Transcatheter arterial embolization has a very high overall success rate and is now a great way to reduce different kinds of gastrointestinal bleeding. The most significant drawback of transcatheter arterial embolization is the potential for rebleeding. It is believed that several factors, including incomplete embolization, rebleeding from lesions in vessels other than the embolized vessel, ischemia after embolization, and coagulopathy (a bleeding disorder where the ability of the blood to clot is impaired), even after prompt treatment of gastrointestinal bleeding following transcatheter arterial embolization, are to blame for the low clinical success rate when compared to the technical success rate. Coagulationopathy was a major factor in the higher chance of bleeding subsequently.

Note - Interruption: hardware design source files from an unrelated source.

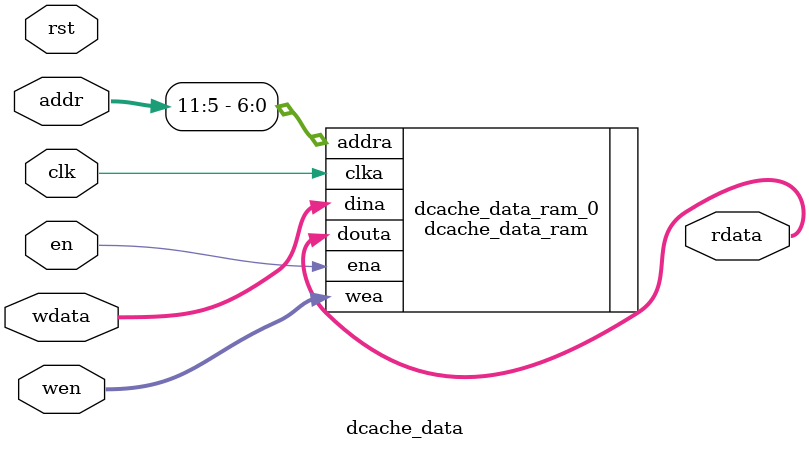
<source format=v>
`timescale 1ns / 1ps


module dcache_data(
    input   wire        rst,
    input   wire        clk,
    input   wire        en,
    input   wire[3:0]   wen,
    input   wire[31:0]  wdata,
    input   wire[31:0]  addr,
    output  wire[31:0]  rdata
    );
    
    dcache_data_ram dcache_data_ram_0 (
      .clka(clk),           // input wire clka
      .ena(en),             // input wire ena
      .wea(wen),            // input wire [3 : 0] wea
      .addra(addr[11:5]),   // input wire [6 : 0] addra
      .dina(wdata),         // input wire [31 : 0] dina
      .douta(rdata)         // output wire [31 : 0] douta
    );
endmodule

</source>
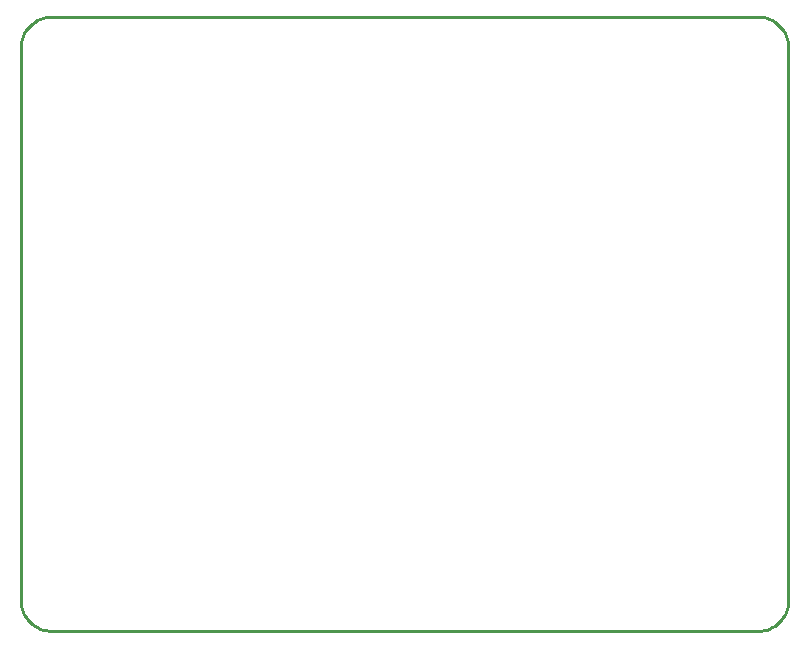
<source format=gm1>
G04*
G04 #@! TF.GenerationSoftware,Altium Limited,Altium Designer,21.3.2 (30)*
G04*
G04 Layer_Color=16711935*
%FSLAX25Y25*%
%MOIN*%
G70*
G04*
G04 #@! TF.SameCoordinates,4FB7CEAD-E32D-458C-9978-29DB153300B6*
G04*
G04*
G04 #@! TF.FilePolarity,Positive*
G04*
G01*
G75*
%ADD18C,0.01000*%
%ADD19C,0.00394*%
D18*
X0Y10300D02*
X50Y9290D01*
X198Y8291D01*
X444Y7310D01*
X784Y6358D01*
X1216Y5445D01*
X1736Y4578D01*
X2338Y3766D01*
X3017Y3017D01*
X3766Y2338D01*
X4578Y1736D01*
X5445Y1216D01*
X6358Y784D01*
X7310Y444D01*
X8291Y198D01*
X9290Y50D01*
X10300Y0D01*
X245605D02*
X246615Y50D01*
X247615Y198D01*
X248595Y444D01*
X249547Y784D01*
X250461Y1216D01*
X251328Y1736D01*
X252140Y2338D01*
X252889Y3017D01*
X253568Y3766D01*
X254170Y4578D01*
X254689Y5445D01*
X255121Y6358D01*
X255462Y7310D01*
X255708Y8291D01*
X255856Y9290D01*
X255906Y10300D01*
Y194485D02*
X255856Y195495D01*
X255708Y196494D01*
X255462Y197475D01*
X255121Y198427D01*
X254689Y199340D01*
X254170Y200207D01*
X253568Y201019D01*
X252889Y201768D01*
X252140Y202447D01*
X251328Y203049D01*
X250461Y203569D01*
X249547Y204001D01*
X248595Y204342D01*
X247615Y204587D01*
X246615Y204735D01*
X245605Y204785D01*
X10300D02*
X9290Y204735D01*
X8291Y204587D01*
X7310Y204342D01*
X6358Y204001D01*
X5445Y203569D01*
X4578Y203049D01*
X3766Y202447D01*
X3017Y201768D01*
X2338Y201019D01*
X1736Y200207D01*
X1216Y199340D01*
X784Y198427D01*
X444Y197475D01*
X198Y196494D01*
X50Y195495D01*
X0Y194485D01*
Y10300D02*
Y91535D01*
X10300Y0D02*
X245606D01*
X255906Y10300D02*
Y194485D01*
X10300Y204785D02*
X245606D01*
X0Y91535D02*
Y194485D01*
Y10300D02*
X50Y9290D01*
X198Y8291D01*
X444Y7310D01*
X784Y6358D01*
X1216Y5445D01*
X1736Y4578D01*
X2338Y3766D01*
X3017Y3017D01*
X3766Y2338D01*
X4578Y1736D01*
X5445Y1216D01*
X6358Y784D01*
X7310Y444D01*
X8291Y198D01*
X9290Y50D01*
X10300Y0D01*
X245605D02*
X246615Y50D01*
X247615Y198D01*
X248595Y444D01*
X249547Y784D01*
X250461Y1216D01*
X251328Y1736D01*
X252140Y2338D01*
X252889Y3017D01*
X253568Y3766D01*
X254170Y4578D01*
X254689Y5445D01*
X255121Y6358D01*
X255462Y7310D01*
X255708Y8291D01*
X255856Y9290D01*
X255906Y10300D01*
Y194485D02*
X255856Y195495D01*
X255708Y196494D01*
X255462Y197475D01*
X255121Y198427D01*
X254689Y199340D01*
X254170Y200207D01*
X253568Y201019D01*
X252889Y201768D01*
X252140Y202447D01*
X251328Y203049D01*
X250461Y203569D01*
X249547Y204001D01*
X248595Y204342D01*
X247615Y204587D01*
X246615Y204735D01*
X245605Y204785D01*
X10300D02*
X9290Y204735D01*
X8291Y204587D01*
X7310Y204342D01*
X6358Y204001D01*
X5445Y203569D01*
X4578Y203049D01*
X3766Y202447D01*
X3017Y201768D01*
X2338Y201019D01*
X1736Y200207D01*
X1216Y199340D01*
X784Y198427D01*
X444Y197475D01*
X198Y196494D01*
X50Y195495D01*
X0Y194485D01*
Y10300D02*
Y91535D01*
X10300Y0D02*
X245606D01*
X255906Y10300D02*
Y194485D01*
X10300Y204785D02*
X245606D01*
X0Y91535D02*
Y194485D01*
D19*
X197Y19685D02*
Y62992D01*
Y19685D02*
Y62992D01*
M02*

</source>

What Are the Adverse Effects of Transcatheter Arterial Embolization Done?
Less than ten percent of transcatheter arterial embolization operations may result in adverse events like injection site hematoma, arterial dissection, and problems associated with the contrast agent. It is estimated that just over two percent of patients experience severe adverse effects. Other adverse effects can include post-TAE ischemia or infarction and gastrointestinal perforation.
Conclusion
Measures to control bleeding are necessary for GI bleeding patients who are not responding to medication, in whom endoscopic intervention has failed, or who are not able to have endoscopy, angiographic intervention, or surgery. Transcatheter arterial embolization is a feasible therapeutic option for management if endoscopic treatment is unsuccessful. This is especially because transcatheter arterial embolization significantly lowers hospital stays and complications while having the same death rate as surgery. In conclusion, when endoscopic hemostasis therapy fails or is not feasible, transcatheter arterial embolization is a useful and potentially life-saving technique to manage lower gastrointestinal bleeding. Before transcatheter arterial embolization, every attempt should be made to manage coagulopathy as it poses a substantial risk for both rebleeding and death.